Assim sendo, as tutelas cautelares poderão ocorrer durante o curso da investigação ou da ação penal, restringindo a liberdade do indivíduo em algum grau, tendo duas principais subdivisões: medidas cautelares alternativas à prisão e medidas cautelares privativas de liberdade, como a prisão preventiva do agente.

Até o ano de 2011, vigorava no processo penal a bipolaridade das medidas cautelares, que contava, de um lado, com a prisão processual, intitulada prisão administrativa, e de outro, com a liberdade provisória, conforme ditava a redação original do artigo 319 e seguintes do Código de Processo Penal de 1941. Neste sentido, estava restrito o magistrado a manter o acusado ou investigado sob prisão processual ou concedê-lo a liberdade provisória, com ou sem fiança (BRASIL, 2018a).

Consoante Aury Lopes Jr. (2012), o sistema da bipolaridade cautelar foi abandonado para dar lugar ao sistema da multicautela, que, além da prisão ou da liberdade provisória, dá a possibilidade de o agente responder em liberdade, porém com algum ou alguns encargos, sendo estes espécies de restrições à liberdade, como a decretação de medidas cautelares diversas da prisão, conforme pregoado no artigo 310 do Código de Processo Penal, o que trouxe riqueza as hipóteses de medidas cautelares que, até então, eram defasadas no processo penal.

Inicialmente, tem-se que na liberdade provisória o agente irá responder a persecução penal sem restrições de sua liberdade.

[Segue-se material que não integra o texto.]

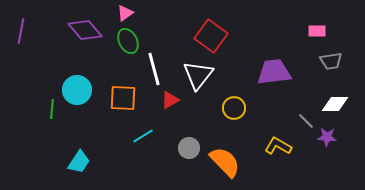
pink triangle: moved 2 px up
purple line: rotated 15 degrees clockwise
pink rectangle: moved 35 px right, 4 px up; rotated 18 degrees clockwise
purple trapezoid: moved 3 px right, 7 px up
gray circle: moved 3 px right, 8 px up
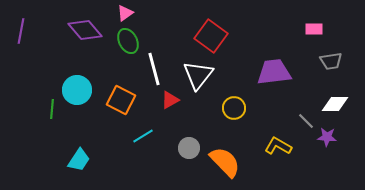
pink rectangle: moved 3 px left, 2 px up
orange square: moved 2 px left, 2 px down; rotated 24 degrees clockwise
cyan trapezoid: moved 2 px up
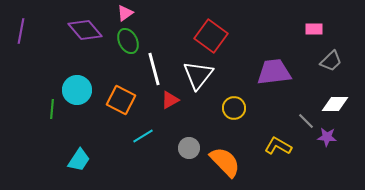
gray trapezoid: rotated 35 degrees counterclockwise
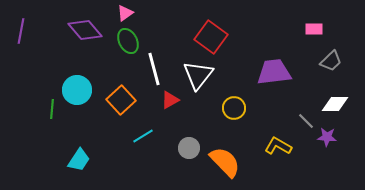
red square: moved 1 px down
orange square: rotated 20 degrees clockwise
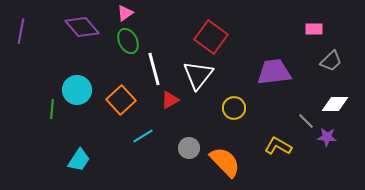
purple diamond: moved 3 px left, 3 px up
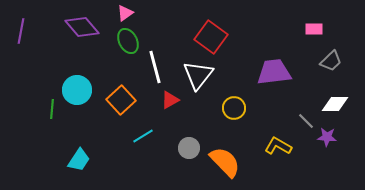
white line: moved 1 px right, 2 px up
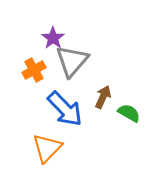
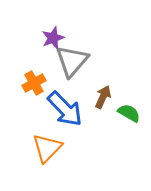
purple star: rotated 15 degrees clockwise
orange cross: moved 13 px down
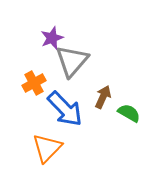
purple star: moved 1 px left
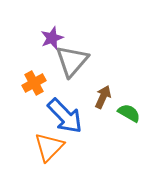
blue arrow: moved 7 px down
orange triangle: moved 2 px right, 1 px up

Embora o delito possa prever a pena de prisão, o sujeito não se encaixa nos requisitos de uma prisão provisória ou de alguma medida cautelar alternativa e, portanto, não pode o acusado ou investigado ser condicionado a estas.

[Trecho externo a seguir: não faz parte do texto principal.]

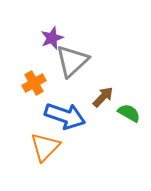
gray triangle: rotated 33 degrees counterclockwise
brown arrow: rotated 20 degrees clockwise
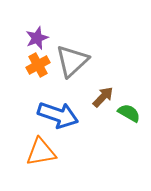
purple star: moved 15 px left
orange cross: moved 4 px right, 18 px up
blue arrow: moved 7 px left, 1 px up
orange triangle: moved 4 px left, 5 px down; rotated 36 degrees clockwise
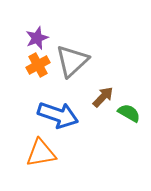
orange triangle: moved 1 px down
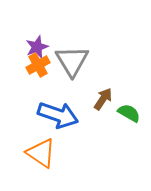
purple star: moved 9 px down
gray triangle: rotated 18 degrees counterclockwise
brown arrow: moved 2 px down; rotated 10 degrees counterclockwise
orange triangle: rotated 44 degrees clockwise
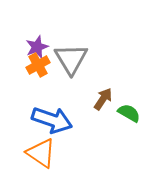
gray triangle: moved 1 px left, 2 px up
blue arrow: moved 6 px left, 5 px down
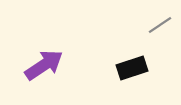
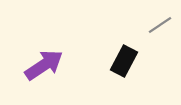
black rectangle: moved 8 px left, 7 px up; rotated 44 degrees counterclockwise
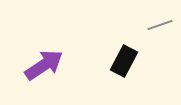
gray line: rotated 15 degrees clockwise
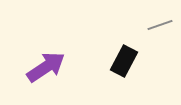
purple arrow: moved 2 px right, 2 px down
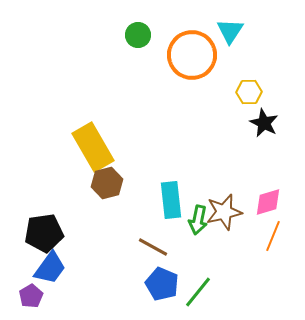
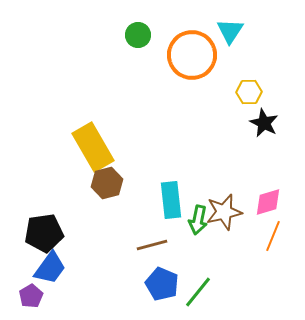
brown line: moved 1 px left, 2 px up; rotated 44 degrees counterclockwise
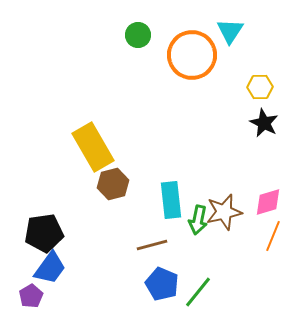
yellow hexagon: moved 11 px right, 5 px up
brown hexagon: moved 6 px right, 1 px down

A Constituição da República Federativa do Brasil de 1988 alude em seu artigo 5º, inciso LXVI, que “ninguém será levado à prisão ou nela mantido, quando a lei admitir a liberdade provisória, com ou sem fiança”, estando em consonância o artigo 321 do Código de Processo Penal ao referir que a decretação da liberdade provisória, diante da ausência dos requisitos para decretação da prisão preventiva, será uma obrigação do magistrado.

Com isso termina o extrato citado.